• **WORK TO BE COMPLETED**: Please output all of the entries exactly and omit any images they hold.

• **RECORDS SUPPLIED**:
- - - -
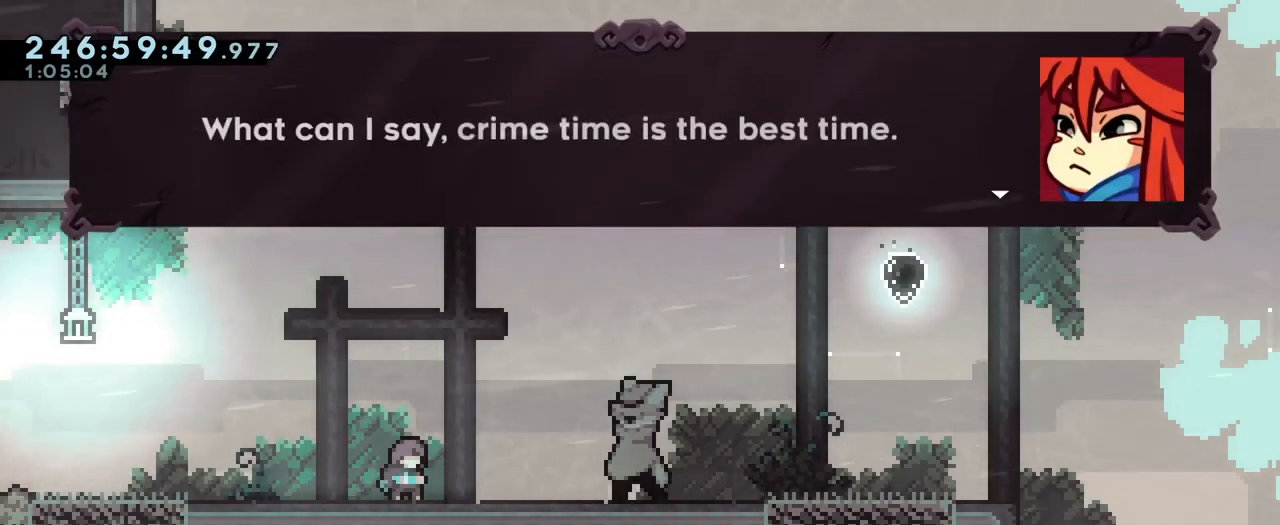
{"buttons": [], "left_stick": "center", "right_stick": "center", "events": [[101, "B", "up"]]}
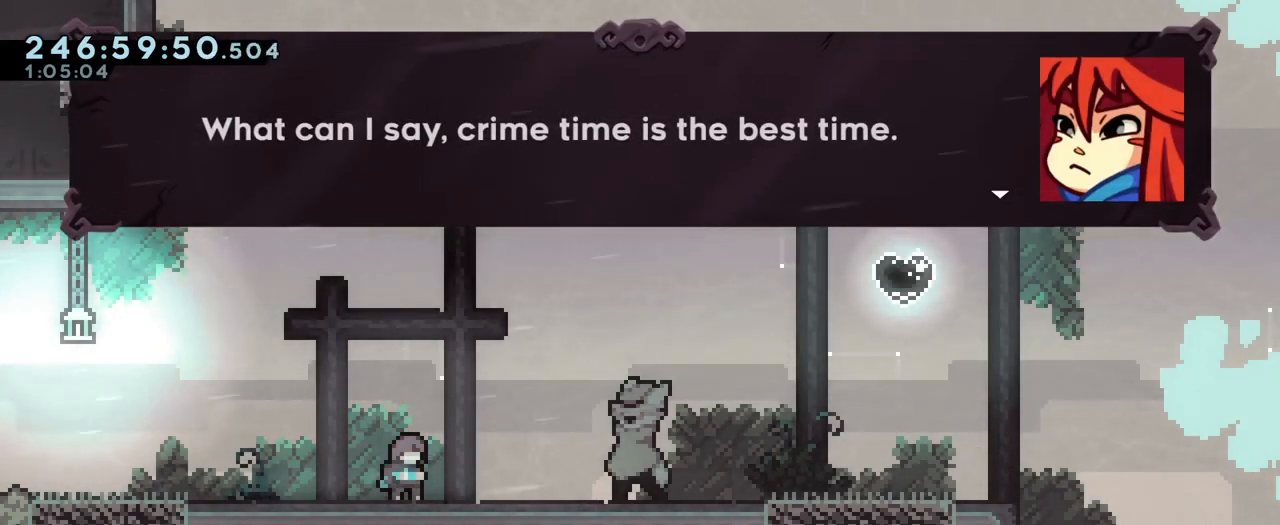
{"buttons": [], "left_stick": "center", "right_stick": "center", "events": []}
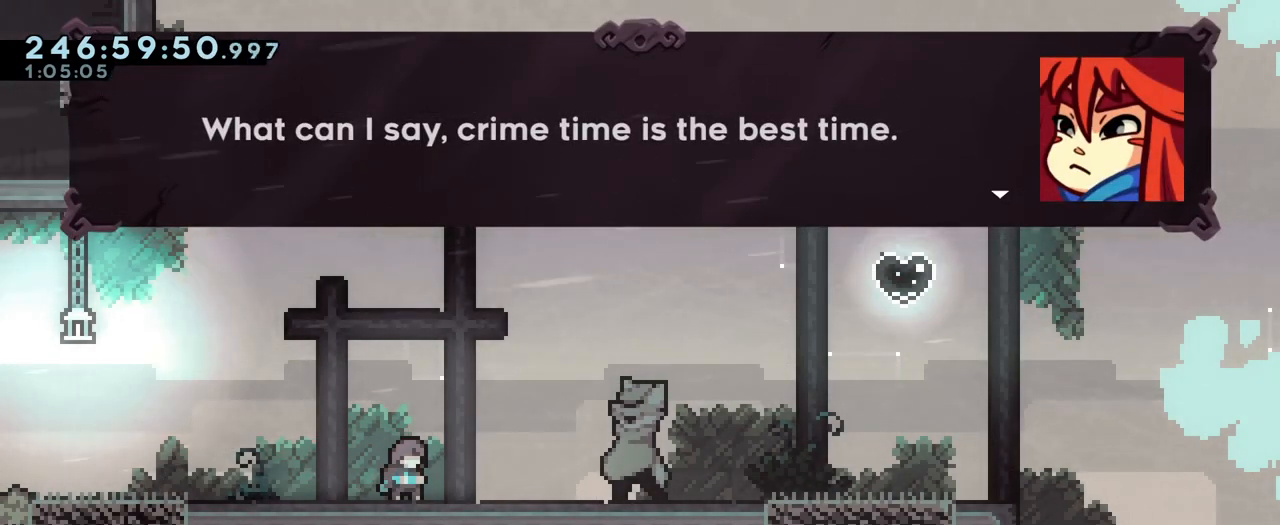
{"buttons": [], "left_stick": "center", "right_stick": "center", "events": [[234, "B", "down"], [434, "B", "up"]]}
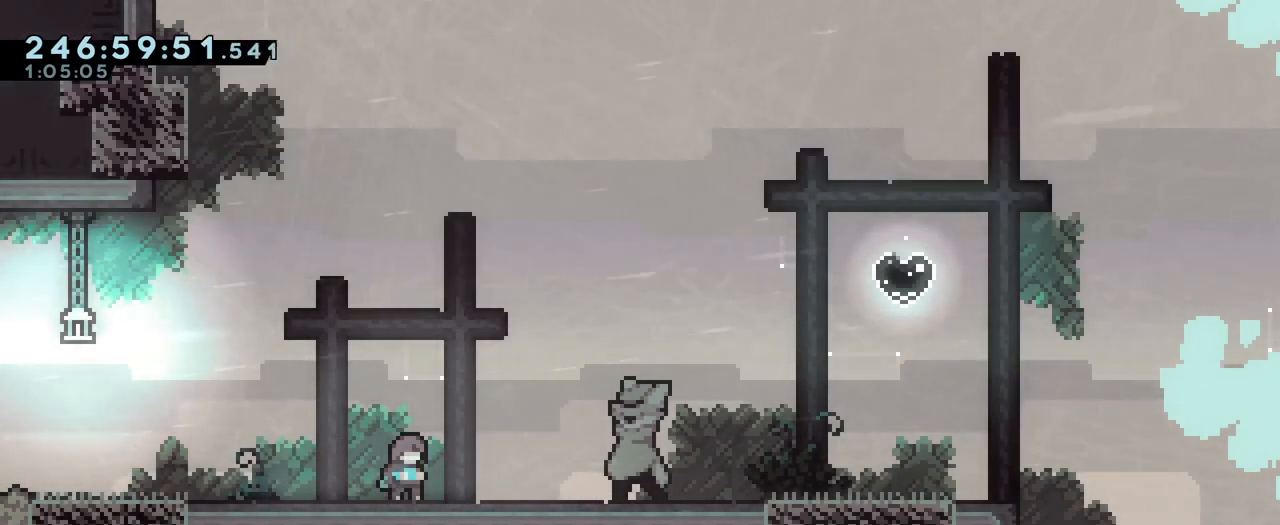
{"buttons": [], "left_stick": "center", "right_stick": "center", "events": [[300, "B", "down"], [350, "B", "up"]]}
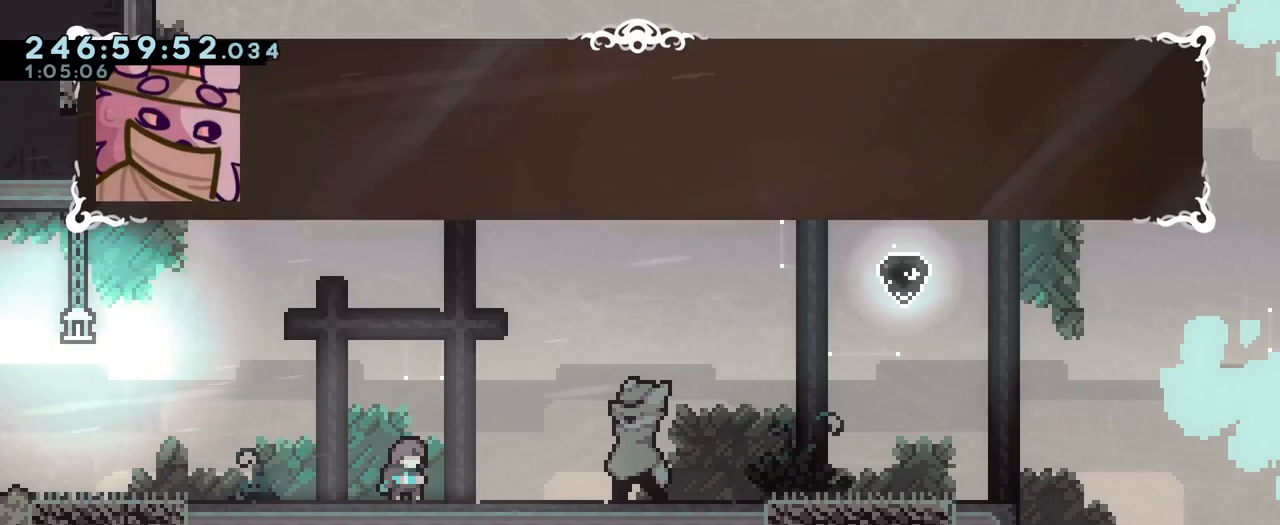
{"buttons": [], "left_stick": "center", "right_stick": "center", "events": [[101, "B", "down"], [217, "B", "up"]]}
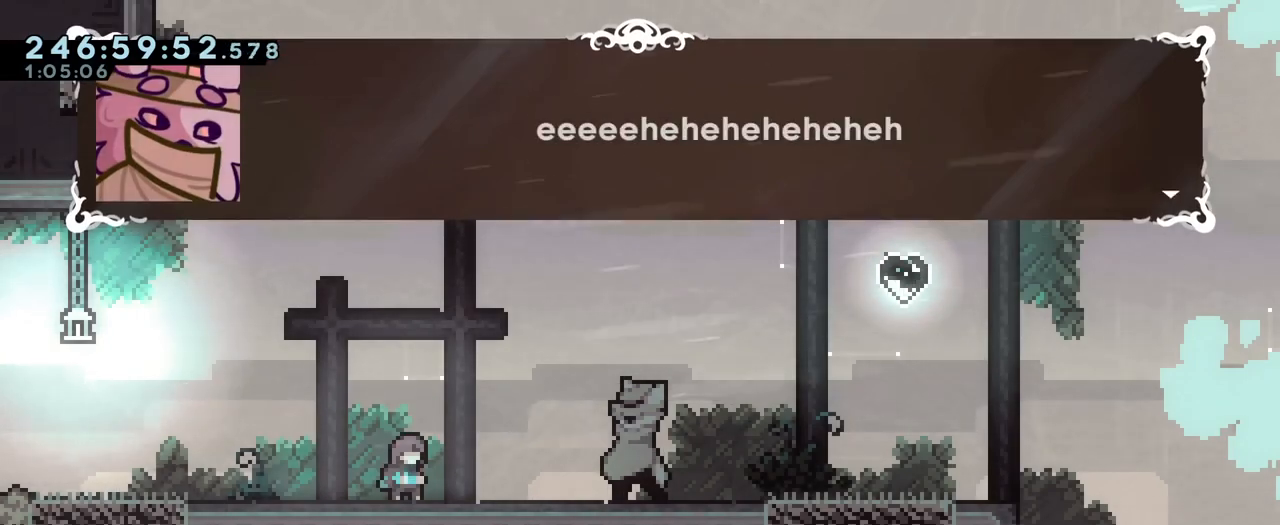
{"buttons": ["B"], "left_stick": "center", "right_stick": "center", "events": [[117, "B", "down"], [250, "B", "up"], [400, "B", "down"]]}
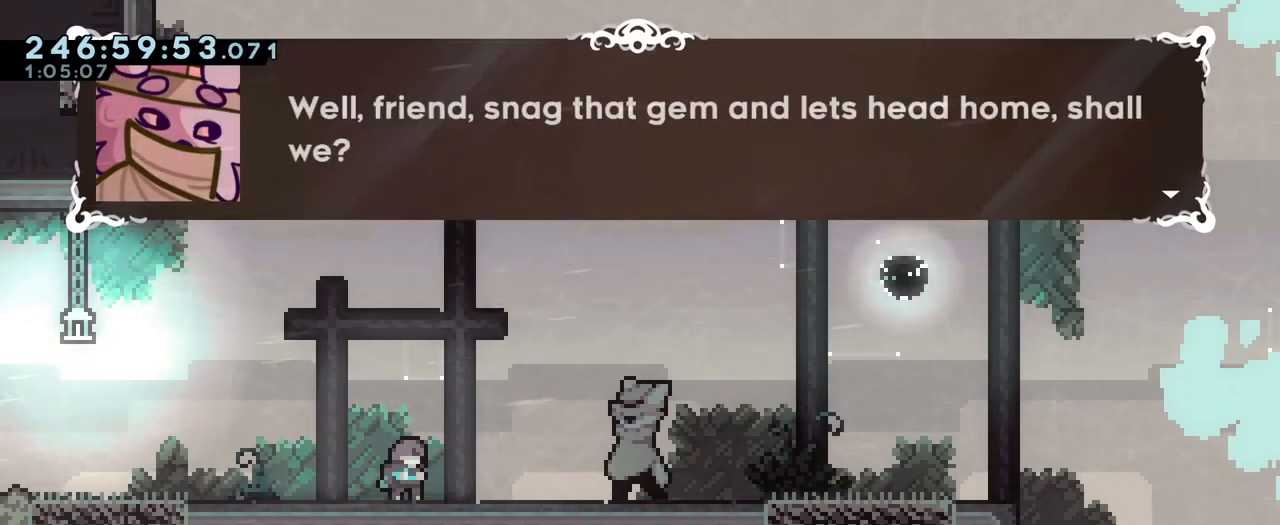
{"buttons": [], "left_stick": "center", "right_stick": "center", "events": [[34, "B", "up"]]}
- - - -
• **RESPONSE**:
{"buttons": [], "left_stick": "center", "right_stick": "center", "events": [[101, "B", "up"]]}
{"buttons": [], "left_stick": "center", "right_stick": "center", "events": []}
{"buttons": [], "left_stick": "center", "right_stick": "center", "events": [[234, "B", "down"], [434, "B", "up"]]}
{"buttons": [], "left_stick": "center", "right_stick": "center", "events": [[300, "B", "down"], [350, "B", "up"]]}
{"buttons": [], "left_stick": "center", "right_stick": "center", "events": [[101, "B", "down"], [217, "B", "up"]]}
{"buttons": ["B"], "left_stick": "center", "right_stick": "center", "events": [[117, "B", "down"], [250, "B", "up"], [400, "B", "down"]]}
{"buttons": [], "left_stick": "center", "right_stick": "center", "events": [[34, "B", "up"]]}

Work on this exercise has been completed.